*Brief:* Go through the data and say how many lines include the string "butt"; return only the figure.

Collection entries
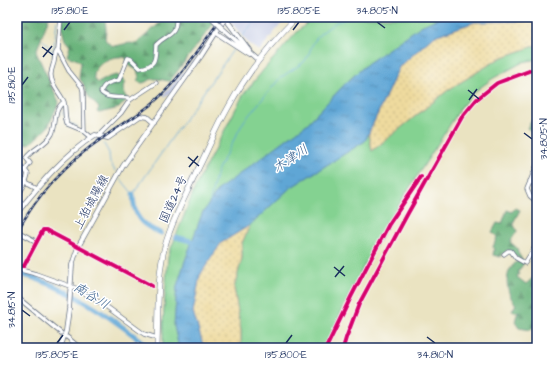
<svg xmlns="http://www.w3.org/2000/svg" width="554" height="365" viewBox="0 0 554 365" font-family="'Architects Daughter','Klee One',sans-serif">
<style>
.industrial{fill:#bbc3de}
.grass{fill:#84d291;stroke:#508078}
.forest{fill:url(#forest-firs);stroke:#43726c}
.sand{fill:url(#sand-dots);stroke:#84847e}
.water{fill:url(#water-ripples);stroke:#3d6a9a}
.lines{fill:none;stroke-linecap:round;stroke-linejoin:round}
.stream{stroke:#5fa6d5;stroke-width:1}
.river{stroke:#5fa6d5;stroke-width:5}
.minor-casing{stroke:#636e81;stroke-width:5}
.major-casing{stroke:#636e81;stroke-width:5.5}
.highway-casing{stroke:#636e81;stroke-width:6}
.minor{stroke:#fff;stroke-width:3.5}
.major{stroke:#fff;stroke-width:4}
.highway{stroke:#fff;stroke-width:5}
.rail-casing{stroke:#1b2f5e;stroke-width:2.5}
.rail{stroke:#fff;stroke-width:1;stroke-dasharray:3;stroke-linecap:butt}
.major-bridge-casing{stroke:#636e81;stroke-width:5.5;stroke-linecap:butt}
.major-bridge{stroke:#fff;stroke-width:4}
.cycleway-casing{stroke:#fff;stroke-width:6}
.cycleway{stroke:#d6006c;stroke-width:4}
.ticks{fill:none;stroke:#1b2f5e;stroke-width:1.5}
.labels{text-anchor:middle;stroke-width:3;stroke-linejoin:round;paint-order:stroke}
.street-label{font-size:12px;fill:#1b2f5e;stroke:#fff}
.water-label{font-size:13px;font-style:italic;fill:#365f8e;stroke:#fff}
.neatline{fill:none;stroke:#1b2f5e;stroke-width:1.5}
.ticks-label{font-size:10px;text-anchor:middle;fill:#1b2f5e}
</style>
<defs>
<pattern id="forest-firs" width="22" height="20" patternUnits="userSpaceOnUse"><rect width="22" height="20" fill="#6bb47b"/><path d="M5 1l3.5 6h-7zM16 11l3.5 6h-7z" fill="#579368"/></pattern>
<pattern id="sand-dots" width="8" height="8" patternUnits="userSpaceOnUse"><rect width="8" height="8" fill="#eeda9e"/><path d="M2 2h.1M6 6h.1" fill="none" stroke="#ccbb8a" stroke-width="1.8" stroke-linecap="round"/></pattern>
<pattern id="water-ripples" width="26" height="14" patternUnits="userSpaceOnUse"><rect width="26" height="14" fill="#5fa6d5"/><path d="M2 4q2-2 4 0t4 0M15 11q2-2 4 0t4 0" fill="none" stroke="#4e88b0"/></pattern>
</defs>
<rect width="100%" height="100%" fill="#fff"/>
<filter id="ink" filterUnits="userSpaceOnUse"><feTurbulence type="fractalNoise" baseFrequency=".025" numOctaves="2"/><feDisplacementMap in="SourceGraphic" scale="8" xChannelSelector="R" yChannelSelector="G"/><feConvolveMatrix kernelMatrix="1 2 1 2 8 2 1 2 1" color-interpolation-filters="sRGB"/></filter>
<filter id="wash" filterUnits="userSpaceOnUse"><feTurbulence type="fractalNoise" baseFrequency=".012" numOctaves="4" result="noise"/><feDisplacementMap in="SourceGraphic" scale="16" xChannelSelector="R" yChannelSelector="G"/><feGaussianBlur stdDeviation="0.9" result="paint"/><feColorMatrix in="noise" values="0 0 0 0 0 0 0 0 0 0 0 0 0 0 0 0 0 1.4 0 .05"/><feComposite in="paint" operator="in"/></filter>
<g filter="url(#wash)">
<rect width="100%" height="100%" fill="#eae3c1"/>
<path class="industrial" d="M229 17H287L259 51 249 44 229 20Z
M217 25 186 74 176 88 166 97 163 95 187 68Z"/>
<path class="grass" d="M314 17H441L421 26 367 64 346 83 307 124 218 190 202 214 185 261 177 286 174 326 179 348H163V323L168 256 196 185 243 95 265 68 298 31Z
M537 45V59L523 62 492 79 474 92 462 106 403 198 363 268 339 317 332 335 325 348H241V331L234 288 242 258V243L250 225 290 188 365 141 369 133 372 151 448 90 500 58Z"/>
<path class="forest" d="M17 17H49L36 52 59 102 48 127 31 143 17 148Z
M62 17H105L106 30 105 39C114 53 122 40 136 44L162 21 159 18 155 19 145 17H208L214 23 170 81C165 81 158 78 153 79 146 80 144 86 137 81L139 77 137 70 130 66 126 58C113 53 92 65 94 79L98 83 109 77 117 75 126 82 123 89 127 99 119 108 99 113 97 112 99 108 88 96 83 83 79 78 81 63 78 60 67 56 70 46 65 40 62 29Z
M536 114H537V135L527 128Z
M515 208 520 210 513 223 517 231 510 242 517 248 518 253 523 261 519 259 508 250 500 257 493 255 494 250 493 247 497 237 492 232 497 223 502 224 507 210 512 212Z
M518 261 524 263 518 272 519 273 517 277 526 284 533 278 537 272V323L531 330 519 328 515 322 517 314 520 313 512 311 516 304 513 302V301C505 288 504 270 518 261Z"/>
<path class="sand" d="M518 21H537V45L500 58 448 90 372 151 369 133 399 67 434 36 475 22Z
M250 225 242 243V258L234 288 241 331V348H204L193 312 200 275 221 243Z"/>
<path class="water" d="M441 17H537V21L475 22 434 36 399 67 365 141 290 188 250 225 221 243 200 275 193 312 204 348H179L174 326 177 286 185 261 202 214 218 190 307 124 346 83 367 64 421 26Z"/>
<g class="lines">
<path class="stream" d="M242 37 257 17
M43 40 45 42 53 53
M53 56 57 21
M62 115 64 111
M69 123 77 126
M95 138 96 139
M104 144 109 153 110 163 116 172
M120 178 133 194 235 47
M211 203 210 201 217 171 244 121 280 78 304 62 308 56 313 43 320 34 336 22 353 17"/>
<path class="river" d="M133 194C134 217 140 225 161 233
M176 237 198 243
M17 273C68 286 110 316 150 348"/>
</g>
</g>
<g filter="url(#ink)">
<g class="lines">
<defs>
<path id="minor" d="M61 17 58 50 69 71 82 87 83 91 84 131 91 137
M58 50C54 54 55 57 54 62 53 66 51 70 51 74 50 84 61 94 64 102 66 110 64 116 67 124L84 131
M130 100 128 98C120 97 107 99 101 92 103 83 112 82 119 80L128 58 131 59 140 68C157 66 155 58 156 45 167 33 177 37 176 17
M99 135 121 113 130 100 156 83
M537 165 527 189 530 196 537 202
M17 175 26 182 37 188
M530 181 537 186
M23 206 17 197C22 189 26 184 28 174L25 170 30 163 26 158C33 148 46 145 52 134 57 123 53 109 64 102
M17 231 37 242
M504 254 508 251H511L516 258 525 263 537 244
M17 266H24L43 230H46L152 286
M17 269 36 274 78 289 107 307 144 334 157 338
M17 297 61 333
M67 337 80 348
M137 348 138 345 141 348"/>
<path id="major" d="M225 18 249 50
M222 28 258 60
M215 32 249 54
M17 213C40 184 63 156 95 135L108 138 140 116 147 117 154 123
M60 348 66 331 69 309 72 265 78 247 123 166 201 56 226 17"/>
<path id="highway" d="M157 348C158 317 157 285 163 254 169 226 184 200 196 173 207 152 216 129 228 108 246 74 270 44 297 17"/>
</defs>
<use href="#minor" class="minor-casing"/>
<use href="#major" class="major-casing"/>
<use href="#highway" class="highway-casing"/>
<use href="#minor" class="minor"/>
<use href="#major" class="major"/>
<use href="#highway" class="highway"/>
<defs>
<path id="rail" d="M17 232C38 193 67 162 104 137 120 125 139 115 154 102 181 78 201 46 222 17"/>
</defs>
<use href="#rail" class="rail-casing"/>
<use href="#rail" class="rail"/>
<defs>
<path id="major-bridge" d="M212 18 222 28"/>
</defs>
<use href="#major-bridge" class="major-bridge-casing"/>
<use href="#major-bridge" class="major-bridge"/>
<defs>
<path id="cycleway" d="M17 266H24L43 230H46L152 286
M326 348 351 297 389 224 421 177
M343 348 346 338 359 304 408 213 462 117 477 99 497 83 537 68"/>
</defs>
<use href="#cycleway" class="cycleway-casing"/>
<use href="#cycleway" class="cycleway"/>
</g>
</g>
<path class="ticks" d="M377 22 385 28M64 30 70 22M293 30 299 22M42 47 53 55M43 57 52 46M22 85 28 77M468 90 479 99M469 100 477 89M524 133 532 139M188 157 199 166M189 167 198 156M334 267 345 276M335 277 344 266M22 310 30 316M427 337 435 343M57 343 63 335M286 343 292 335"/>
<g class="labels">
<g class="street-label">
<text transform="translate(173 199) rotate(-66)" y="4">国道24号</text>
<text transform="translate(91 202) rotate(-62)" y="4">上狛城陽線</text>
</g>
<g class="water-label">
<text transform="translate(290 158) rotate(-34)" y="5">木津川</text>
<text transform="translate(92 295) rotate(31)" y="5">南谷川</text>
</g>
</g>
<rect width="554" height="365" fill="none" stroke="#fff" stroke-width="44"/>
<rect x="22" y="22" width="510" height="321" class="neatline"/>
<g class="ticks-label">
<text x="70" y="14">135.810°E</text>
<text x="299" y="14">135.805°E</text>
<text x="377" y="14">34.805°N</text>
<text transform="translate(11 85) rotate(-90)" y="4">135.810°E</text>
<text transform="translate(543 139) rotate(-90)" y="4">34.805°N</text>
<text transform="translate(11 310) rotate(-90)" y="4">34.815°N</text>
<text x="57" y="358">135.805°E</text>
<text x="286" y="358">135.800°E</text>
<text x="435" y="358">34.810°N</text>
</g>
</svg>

*Exercise result:* 2